This visit was NOT very important at all. It was a massive mama ruse.
My blood begins to boil. I am beyond annoyed with Saint Mama. While she’s being praised for her benevolence, I am calculating all the time this little “fake” doctors visit has cost me. I recount in my mind what I had arranged and rearranged and how much I could have accomplished over the last five hours. Then my mind raced to a rich dose of evil resentment thinking about how much of me I set aside to attend to my mother. I want her to be well again and I want to make sure she gets to see every doctor who can get her closer to that end. But this! I felt betrayed by my own mom. She knew the hoops I’d jumped through to make sure she got to this appointment. How could she do this!
Then I stopped myself and took a deep breath. It didn’t matter whether this was a very important appointment or not. It was important to her. And it was important to her that I be there with her to meet the doctor that takes the time out of his busy schedule, no matter what, to see my mom.
Time is a precious commodity to us all. And that irreplaceable part of us we give to others is how we build irrefutable bonds. I thought back to when my children were babies and how long it took to do even the simplest of tasks, like going to the grocery store. All of the extra steps necessary to get them out of the crib, into their clothes, out to the car, into the car seat, out of the car seat, into the stroller and then finally into the store. Back then I balanced the thought of wasted time as precious moments. The time didn’t matter because it was time spent together. And this day with my mother took exactly the same effort and time as those days with my children. Today was our time together, and for her that is the ultimate gift anyone can give.

Problem set:
(a) In the passage about the mother's doctor visit, which simple task does the narrator remember taking a long time when the children were babies?
(b) Pick up the passage about the mother's doctor visit after its last sentence and keep it going.
The lines after this passage are separate material.

Records supplied:
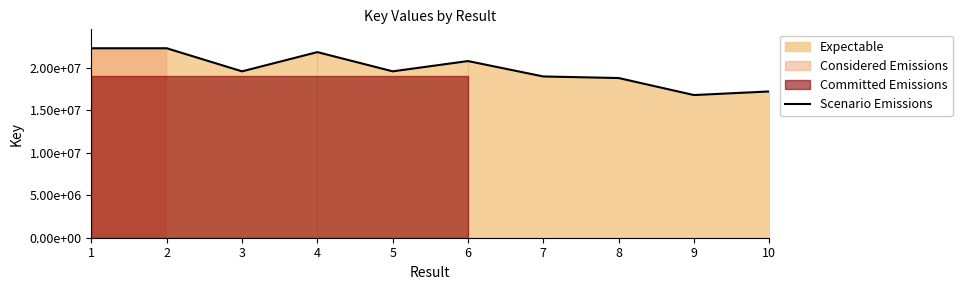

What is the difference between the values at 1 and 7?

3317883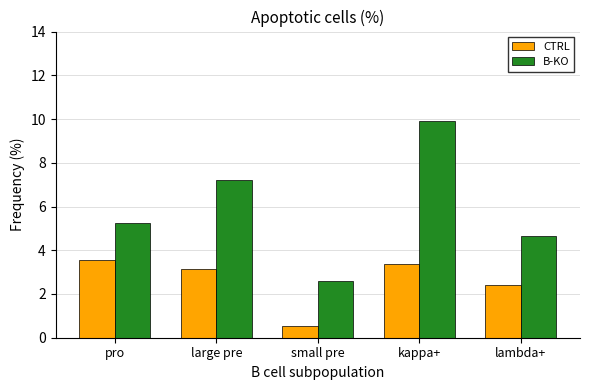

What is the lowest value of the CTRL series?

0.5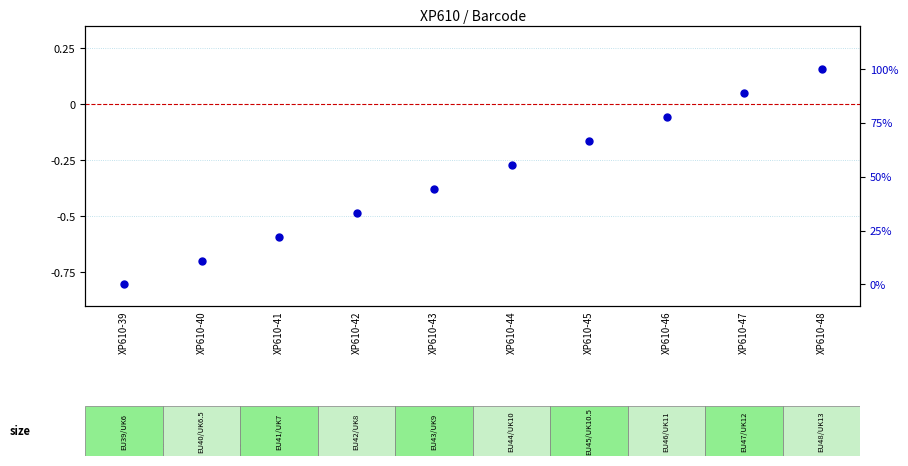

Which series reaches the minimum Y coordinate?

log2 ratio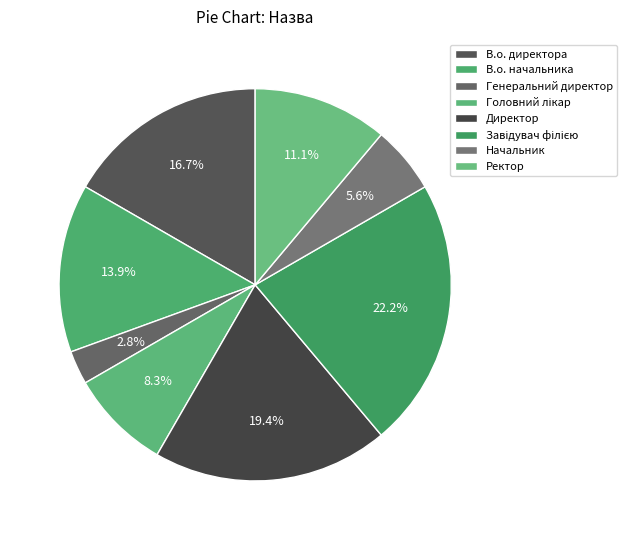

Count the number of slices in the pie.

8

Activity answers:
(a) Going to the grocery store.

(b)
This day reminded me once again that the time we commit to others is what really counts in our lives. It doesn’t matter whether you are sitting in a doctors waiting room or wandering up and down the aisles of a grocery store. For me, I never want to regret that I didn’t return every ounce of care my mother proffered me as a child or didn’t give my children the undivided attention they deserve.
In that moment I found my humility and embraced the gift. I realized that rearing parents is much like raising children, we who live in the sandwich gen can find joy in even the most mundane of events.